Par cette exposition, la galerie entend jouer le rôle de «tête chercheuse», puisque le contexte universitaire dans lequel elle évolue l'appelle à cette vigilance exploratoire. C'est le désir de donner un premier élan à l'art des jeunes artistes, «en reconnaissant la liberté de chacun», qui nourrit ce projet somme toute ambitieux.

Le visiteur se voit accueilli par un texte qui diffuse ces idées et qui a tout de la revendication. Glissements. Art et écriture, peut-on y lire, est un «exercice à trois pour commissaires, artistes et auteurs en quête de public». On y apprend de plus que ce projet est celui de présenter un art susceptible «d'endosser l'inconnu, le tâtonnement, la recherche» dans le but avoué d'attirer les critiques, les collectionneurs, les conservateurs, les galeristes et - ne reculant devant rien - les gens influents.

Dans le fond, ce texte réclame tout haut ce que désirent toutes les expositions et toutes les oeuvres. Se faire voir et faire parler d'elles. Toutes veulent que le ou la critique se rende sur place et approuve. Par contre, les auteurs de cette présentation semblent faire abstraction d'une donnée importante, c'est qu'il revient au critique, une fois sur place, de rejeter des oeuvres s'il le juge nécessaire. Et encore, on oublie de considérer le fait que, si le critique ne parle pas de certains jeunes artistes, c'est aussi parfois que, pour leur bien, il est préférable de se taire. Question de ne pas briser des élans naissants.

Ma première exposition

L'exposition Glissements. Art et écriture présente des oeuvres terriblement inégales. En rapprochant dans le même espace des artistes qui ont quelques expositions derrière la cravate et d'autres dont c'est la première exposition professionnelle, ces écarts sont creusés. Par contre, l'observation ne fait pas loi.

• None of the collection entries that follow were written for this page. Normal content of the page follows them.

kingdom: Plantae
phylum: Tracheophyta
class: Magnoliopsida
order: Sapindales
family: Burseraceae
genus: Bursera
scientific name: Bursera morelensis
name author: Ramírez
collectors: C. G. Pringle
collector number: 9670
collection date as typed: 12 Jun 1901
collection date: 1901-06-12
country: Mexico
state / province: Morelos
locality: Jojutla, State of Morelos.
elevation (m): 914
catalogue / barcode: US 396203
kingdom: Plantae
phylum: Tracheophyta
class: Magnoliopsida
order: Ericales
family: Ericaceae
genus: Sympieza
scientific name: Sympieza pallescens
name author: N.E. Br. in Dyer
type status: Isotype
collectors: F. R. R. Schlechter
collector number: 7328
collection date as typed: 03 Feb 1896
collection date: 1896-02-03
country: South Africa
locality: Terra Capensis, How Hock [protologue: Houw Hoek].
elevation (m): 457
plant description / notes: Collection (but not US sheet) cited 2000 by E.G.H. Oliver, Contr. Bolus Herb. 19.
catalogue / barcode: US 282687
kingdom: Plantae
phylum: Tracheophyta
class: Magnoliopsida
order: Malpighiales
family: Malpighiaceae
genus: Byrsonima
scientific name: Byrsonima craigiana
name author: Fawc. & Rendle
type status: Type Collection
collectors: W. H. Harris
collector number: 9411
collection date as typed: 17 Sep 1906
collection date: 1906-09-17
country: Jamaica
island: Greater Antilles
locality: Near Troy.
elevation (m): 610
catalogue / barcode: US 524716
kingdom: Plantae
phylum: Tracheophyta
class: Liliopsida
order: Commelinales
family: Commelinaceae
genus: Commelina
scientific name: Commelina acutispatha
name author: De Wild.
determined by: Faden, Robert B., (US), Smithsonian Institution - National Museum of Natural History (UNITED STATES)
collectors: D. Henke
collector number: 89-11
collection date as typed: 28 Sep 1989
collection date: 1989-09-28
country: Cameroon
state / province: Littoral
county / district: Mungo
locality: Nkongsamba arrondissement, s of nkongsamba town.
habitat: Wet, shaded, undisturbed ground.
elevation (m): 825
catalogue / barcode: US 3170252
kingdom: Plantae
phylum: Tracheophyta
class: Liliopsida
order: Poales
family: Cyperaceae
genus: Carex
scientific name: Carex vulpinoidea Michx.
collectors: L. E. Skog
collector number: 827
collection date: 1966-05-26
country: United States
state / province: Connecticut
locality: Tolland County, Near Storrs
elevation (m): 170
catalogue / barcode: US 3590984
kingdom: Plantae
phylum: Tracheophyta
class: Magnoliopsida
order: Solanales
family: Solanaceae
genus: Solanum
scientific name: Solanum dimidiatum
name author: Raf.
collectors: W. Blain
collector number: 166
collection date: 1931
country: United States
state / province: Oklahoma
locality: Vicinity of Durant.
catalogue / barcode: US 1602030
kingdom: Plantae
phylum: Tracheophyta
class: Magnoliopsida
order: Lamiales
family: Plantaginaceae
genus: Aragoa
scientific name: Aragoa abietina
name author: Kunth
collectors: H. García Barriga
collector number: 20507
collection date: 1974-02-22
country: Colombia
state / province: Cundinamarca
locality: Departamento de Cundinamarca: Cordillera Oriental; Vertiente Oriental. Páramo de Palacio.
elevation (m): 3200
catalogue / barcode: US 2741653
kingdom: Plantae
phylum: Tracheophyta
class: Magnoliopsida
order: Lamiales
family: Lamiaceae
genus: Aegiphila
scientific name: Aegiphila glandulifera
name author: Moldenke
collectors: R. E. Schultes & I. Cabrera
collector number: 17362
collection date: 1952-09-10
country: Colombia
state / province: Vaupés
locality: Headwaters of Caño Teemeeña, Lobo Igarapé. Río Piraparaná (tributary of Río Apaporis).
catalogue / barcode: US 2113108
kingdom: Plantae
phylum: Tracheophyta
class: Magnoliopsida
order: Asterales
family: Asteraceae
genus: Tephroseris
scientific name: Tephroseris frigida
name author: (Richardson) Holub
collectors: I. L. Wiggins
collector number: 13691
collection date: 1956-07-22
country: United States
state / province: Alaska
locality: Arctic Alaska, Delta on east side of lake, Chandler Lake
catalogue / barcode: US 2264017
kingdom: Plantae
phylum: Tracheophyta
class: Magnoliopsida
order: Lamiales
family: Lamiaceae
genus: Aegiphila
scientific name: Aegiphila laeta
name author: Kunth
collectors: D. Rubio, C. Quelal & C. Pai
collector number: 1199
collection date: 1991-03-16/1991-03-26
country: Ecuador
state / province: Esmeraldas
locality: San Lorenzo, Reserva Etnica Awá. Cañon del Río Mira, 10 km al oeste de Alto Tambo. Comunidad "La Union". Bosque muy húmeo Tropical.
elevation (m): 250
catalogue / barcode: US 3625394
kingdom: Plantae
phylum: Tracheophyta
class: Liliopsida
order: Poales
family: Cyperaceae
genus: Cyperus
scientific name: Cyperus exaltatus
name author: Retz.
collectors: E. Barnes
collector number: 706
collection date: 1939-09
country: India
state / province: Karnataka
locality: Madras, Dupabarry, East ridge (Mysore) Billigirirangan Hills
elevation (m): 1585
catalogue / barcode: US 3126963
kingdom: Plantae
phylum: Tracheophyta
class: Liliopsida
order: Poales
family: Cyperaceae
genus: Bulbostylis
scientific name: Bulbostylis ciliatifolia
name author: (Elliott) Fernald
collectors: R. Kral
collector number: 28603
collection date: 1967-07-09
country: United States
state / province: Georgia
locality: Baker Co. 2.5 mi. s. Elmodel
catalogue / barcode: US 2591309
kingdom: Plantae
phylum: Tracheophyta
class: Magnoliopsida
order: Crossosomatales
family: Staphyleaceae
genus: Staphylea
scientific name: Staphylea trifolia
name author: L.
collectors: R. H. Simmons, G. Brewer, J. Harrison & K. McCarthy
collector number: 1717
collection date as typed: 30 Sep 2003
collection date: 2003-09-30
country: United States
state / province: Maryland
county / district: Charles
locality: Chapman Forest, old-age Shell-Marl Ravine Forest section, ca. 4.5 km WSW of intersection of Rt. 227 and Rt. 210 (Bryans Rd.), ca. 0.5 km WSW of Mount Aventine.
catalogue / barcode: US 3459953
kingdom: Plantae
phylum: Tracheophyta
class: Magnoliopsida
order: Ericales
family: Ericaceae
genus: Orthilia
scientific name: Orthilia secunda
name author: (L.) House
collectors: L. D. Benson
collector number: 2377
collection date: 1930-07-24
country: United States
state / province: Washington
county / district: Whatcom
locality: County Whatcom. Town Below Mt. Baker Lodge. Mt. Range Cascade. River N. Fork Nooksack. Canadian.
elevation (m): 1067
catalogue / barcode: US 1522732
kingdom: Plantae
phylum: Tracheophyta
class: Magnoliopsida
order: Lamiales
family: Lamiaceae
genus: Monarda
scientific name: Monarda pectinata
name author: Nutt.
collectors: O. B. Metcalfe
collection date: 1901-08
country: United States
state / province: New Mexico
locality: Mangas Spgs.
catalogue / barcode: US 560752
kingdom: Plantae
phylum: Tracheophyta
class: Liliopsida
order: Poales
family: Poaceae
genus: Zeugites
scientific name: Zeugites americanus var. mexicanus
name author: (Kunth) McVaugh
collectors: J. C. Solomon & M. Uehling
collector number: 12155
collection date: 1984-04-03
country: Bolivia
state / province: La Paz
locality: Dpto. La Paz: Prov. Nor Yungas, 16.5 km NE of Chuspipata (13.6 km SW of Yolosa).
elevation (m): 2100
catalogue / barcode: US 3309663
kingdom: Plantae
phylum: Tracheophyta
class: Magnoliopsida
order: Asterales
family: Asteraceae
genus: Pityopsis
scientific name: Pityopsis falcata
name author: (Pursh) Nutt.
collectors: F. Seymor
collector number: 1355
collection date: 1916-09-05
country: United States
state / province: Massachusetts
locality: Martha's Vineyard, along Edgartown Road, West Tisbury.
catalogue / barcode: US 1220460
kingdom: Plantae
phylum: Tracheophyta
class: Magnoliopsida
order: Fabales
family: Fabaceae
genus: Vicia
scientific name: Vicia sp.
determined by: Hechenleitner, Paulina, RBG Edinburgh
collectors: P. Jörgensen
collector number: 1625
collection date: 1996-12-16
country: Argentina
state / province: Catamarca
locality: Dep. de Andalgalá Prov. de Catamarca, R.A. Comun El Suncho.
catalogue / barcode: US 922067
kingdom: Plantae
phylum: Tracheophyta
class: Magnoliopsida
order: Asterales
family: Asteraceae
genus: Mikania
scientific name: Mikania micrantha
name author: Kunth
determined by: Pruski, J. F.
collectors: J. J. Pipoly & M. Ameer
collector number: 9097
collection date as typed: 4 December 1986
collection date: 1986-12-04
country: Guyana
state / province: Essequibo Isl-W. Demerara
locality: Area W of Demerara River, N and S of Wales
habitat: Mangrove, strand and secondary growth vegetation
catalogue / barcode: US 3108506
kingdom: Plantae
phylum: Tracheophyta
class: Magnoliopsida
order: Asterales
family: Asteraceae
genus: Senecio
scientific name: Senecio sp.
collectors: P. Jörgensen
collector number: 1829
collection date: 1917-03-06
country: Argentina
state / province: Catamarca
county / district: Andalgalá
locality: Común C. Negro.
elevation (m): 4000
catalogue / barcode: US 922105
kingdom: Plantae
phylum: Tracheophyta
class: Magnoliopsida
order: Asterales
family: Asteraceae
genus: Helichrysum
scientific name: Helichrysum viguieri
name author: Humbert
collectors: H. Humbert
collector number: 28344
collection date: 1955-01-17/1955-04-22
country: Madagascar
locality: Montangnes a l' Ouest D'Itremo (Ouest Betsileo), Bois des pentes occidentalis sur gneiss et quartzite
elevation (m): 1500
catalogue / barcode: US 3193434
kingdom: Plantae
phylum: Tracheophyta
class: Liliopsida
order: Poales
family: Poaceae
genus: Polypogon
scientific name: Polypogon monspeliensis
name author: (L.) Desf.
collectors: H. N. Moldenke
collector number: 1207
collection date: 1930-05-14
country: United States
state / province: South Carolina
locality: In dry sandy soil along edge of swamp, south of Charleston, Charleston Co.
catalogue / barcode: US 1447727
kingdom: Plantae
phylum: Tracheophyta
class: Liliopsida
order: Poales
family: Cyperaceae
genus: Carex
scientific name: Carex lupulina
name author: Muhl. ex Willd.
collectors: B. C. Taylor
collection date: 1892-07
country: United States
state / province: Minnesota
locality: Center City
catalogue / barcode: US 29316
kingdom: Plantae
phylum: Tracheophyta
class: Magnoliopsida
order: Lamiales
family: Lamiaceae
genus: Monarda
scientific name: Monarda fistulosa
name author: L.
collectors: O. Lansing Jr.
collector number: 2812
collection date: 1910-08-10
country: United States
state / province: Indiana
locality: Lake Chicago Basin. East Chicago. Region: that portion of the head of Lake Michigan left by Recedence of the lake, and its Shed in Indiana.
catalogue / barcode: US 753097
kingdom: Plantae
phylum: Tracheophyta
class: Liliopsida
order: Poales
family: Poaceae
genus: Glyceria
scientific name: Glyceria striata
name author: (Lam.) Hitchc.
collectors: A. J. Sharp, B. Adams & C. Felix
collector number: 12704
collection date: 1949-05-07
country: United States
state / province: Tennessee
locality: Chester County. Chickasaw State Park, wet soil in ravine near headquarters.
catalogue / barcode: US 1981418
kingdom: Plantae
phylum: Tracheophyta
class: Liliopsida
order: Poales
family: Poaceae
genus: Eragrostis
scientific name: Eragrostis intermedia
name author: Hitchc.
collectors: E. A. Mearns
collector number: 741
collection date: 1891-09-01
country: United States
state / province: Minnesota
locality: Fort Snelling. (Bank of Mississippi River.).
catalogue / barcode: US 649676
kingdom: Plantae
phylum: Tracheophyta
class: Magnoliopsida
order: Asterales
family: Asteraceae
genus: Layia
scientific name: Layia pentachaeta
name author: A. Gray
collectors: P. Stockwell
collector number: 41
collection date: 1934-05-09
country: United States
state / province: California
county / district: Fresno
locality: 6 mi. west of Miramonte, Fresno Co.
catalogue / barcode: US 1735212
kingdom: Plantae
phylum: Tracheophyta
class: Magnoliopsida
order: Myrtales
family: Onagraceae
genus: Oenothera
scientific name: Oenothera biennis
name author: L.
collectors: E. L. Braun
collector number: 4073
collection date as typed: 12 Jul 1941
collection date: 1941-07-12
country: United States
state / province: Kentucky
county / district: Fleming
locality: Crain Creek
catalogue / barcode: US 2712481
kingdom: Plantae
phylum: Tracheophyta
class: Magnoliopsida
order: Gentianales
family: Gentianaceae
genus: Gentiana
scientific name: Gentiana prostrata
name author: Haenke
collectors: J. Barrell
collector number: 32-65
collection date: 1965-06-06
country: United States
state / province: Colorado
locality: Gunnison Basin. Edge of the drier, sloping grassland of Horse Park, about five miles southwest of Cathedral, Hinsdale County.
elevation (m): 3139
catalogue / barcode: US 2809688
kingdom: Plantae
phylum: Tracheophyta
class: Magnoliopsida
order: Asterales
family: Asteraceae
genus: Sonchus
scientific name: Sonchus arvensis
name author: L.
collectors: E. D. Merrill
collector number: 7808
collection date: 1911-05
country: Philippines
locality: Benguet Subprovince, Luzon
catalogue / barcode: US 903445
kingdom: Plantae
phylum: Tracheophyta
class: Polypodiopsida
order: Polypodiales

Myriam Yates, une artiste qui a connu à quelques reprises les joies de la diffusion, se démarque de beaucoup par un diptyque vidéo de très bon calibre, Incorporer (s'), avec un sens de l'image qui se raffine de fois en fois. Ce huis clos filmique est réellement nourrissant, dans sa manière de donner à lire sans jamais tout dévoiler des endroits qu'un personnage féminin, double (parfois l'artiste, parfois sa soeur, si l'on a bien compris) visite. Martin Dubé, lui, en est à sa première apparition dans un contexte professionnel, et il s'en tire passablement bien. Il a simulé les pages d'un journal, Le Quotidien, apparemment calqué sur la maquette du Devoir, qui ne relate que les péripéties, même les plus insignifiantes, d'un quotidien, le sien, avec ses gloires, ses misères, ses fictions, etc.

Tout dans ce clone imparfait se rapporte à Dubé. Il est fondateur, éditorialiste, signataire de la chose. Jusque dans les moindres détails, ce faux journal déride: même les publicités se rapportent à lui, de même que les petites annonces, et jusqu'au palmarès du top 10, qui ne contient que des chansons signées par lui. L'auteur a même pensé à glisser une publicité de l'exposition Glissements. Art et écriture dans le bas d'une page. Comme projet autour des autofictions fréquentes en art contemporain, l'affaire est très bien menée. Comme si l'artiste avait peur de manquer son effet, il a tapissé un mur entier de la galerie de pages de journal.

Le travail de Dubé en est un de parasitage. Il se nourrit de la mise en page du Devoir, mais aussi du star-système québécois et de la surcharge d'informations qui construisent les images de marque. Autre oeuvre réussie de cette présentation, celle de Gwenaël Bélanger, qui lui non plus n'en est pas exactement à ses premières armes, est des plus parlantes. L'artiste a soumis les noms de quatre artistes montréalais - Sylvie Cotton, Michel de Broin, Pascal Grandmaison et Doyon-Rivest -, avec de brèves descriptions de leurs travaux, à un site Internet, designcontest.net, une société virtuelle de designers. On voit sur le mur différents logos s'aligner, rectifiés chaque fois à la suite des commentaires de l'utilisateur, lequel doit ensuite déterminer le logo gagnant, affiché en grand format dans la galerie.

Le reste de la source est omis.